De voorzitter van de NOvAA dient ingevolge artikel 9, tweede lid juncto 47 Wtra, zodra deze uitspraak onherroepelijk is en de voorzitter van de Accountantskamer een last tot tenuitvoerlegging heeft uitgevaardigd, er voor zorg te dragen dat de opgelegde maatregel in het register bedoeld in artikel 36, eerste lid WAA wordt opgenomen.

5. Beslissing

De Accountantskamer :

verklaart de klacht gegrond;

legt ter zake de maatregel op van tijdelijke doorhaling van de inschrijving van betrokkene in het register bedoeld in artikel 36, eerste lid WAA voor de duur van zes maanden.
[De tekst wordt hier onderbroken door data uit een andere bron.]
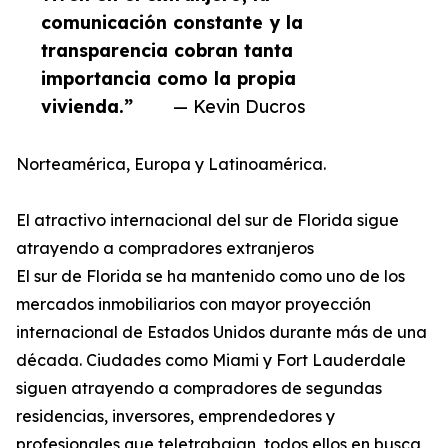
comunicación constante y la
transparencia cobran tanta
importancia como la propia
vivienda.”
— Kevin Ducros
Norteamérica, Europa y Latinoamérica.
El atractivo internacional del sur de Florida sigue
atrayendo a compradores extranjeros
El sur de Florida se ha mantenido como uno de los
mercados inmobiliarios con mayor proyección
internacional de Estados Unidos durante más de una
década. Ciudades como Miami y Fort Lauderdale
siguen atrayendo a compradores de segundas
residencias, inversores, emprendedores y
profesionales que teletrabajan, todos ellos en busca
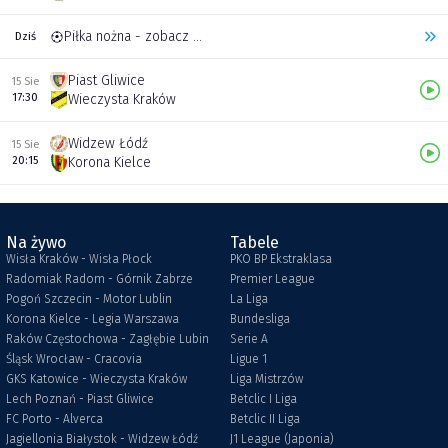
Piłka nożna - zobacz inne transmisje
Dziś
Piast Gliwice
15 Sie
17:30
Wieczysta Kraków
Widzew Łódź
15 Sie
20:15
Korona Kielce
Na żywo
Tabele
Wisła Kraków - Wisła Płock
PKO BP Ekstraklasa
Radomiak Radom - Górnik Zabrze
Premier League
Pogoń Szczecin - Motor Lublin
La Liga
Korona Kielce - Legia Warszawa
Bundesliga
Raków Częstochowa - Zagłębie Lubin
Serie A
Śląsk Wrocław - Cracovia
Ligue 1
GKS Katowice - Wieczysta Kraków
Liga Mistrzów
Lech Poznań - Piast Gliwice
Betclic I Liga
FC Porto - Alverca
Betclic II Liga
Jagiellonia Białystok - Widzew Łódź
J1 League (Japonia)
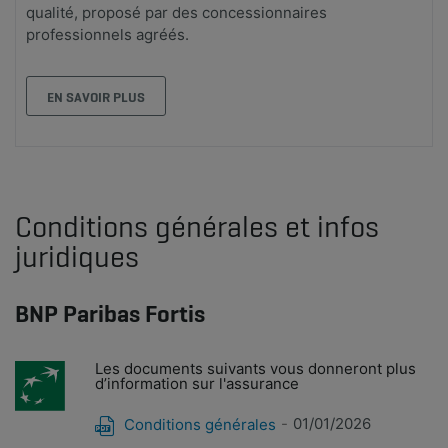
qualité, proposé par des concessionnaires
professionnels agréés.
EN SAVOIR PLUS
Conditions générales et infos
juridiques
BNP Paribas Fortis
Les documents suivants vous donneront plus
d’information sur l'assurance
01/01/2026
Conditions générales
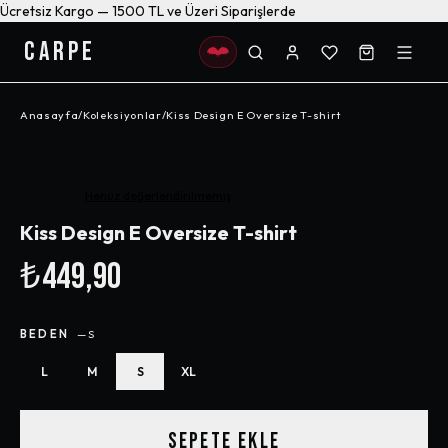
Ücretsiz Kargo — 1500 TL ve Üzeri Siparişlerde
CARPE
Anasayfa
/
Koleksiyonlar
/
Kiss Design E Oversize T-shirt
Henüz değerlendirilmemiş
Kiss Design E Oversize T-shirt
₺449,90
BEDEN
—
S
L
M
S
XL
SEPETE EKLE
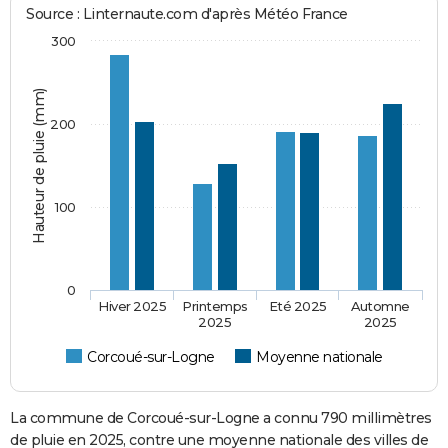
Source : Linternaute.com d'après Météo France
300
Hauteur de pluie (mm)
200
100
0
Hiver 2025
Printemps
Eté 2025
Automne
2025
2025
Corcoué-sur-Logne
Moyenne nationale
La commune de Corcoué-sur-Logne a connu 790 millimètres
de pluie en 2025, contre une moyenne nationale des villes de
Deze doorhaling gaat in op de tweede dag volgend op de dag waarop deze beslissing onherroepelijk is geworden èn de voorzitter van de Accountantskamer een last tot tenuitvoerlegging heeft uitgevaardigd en eindigt daarna na ommekomst van zes maanden;

verstaat dat de voorzitter van de NOvAA na het onherroepelijk worden van deze uitspraak èn de uitvaardiging van een last tot tenuitvoerlegging van de voorzitter van de Accountantskamer zorgt voor opname van deze tuchtrechtelijke maatregel in het register bedoeld in artikel 36, eerste lid WAA.

Aldus beslist door mr. M.B. Werkhoven, voorzitter, mrs. W.F. Boele en E.F. Smeele (rechterlijke leden) en drs. E.J.F.A. de Haas RA en D.J. ter Harmsel AA (accountantsleden) en in het openbaar uitgesproken op 1 december 2009 in aanwezigheid van mr. G.A. Genee, secretaris.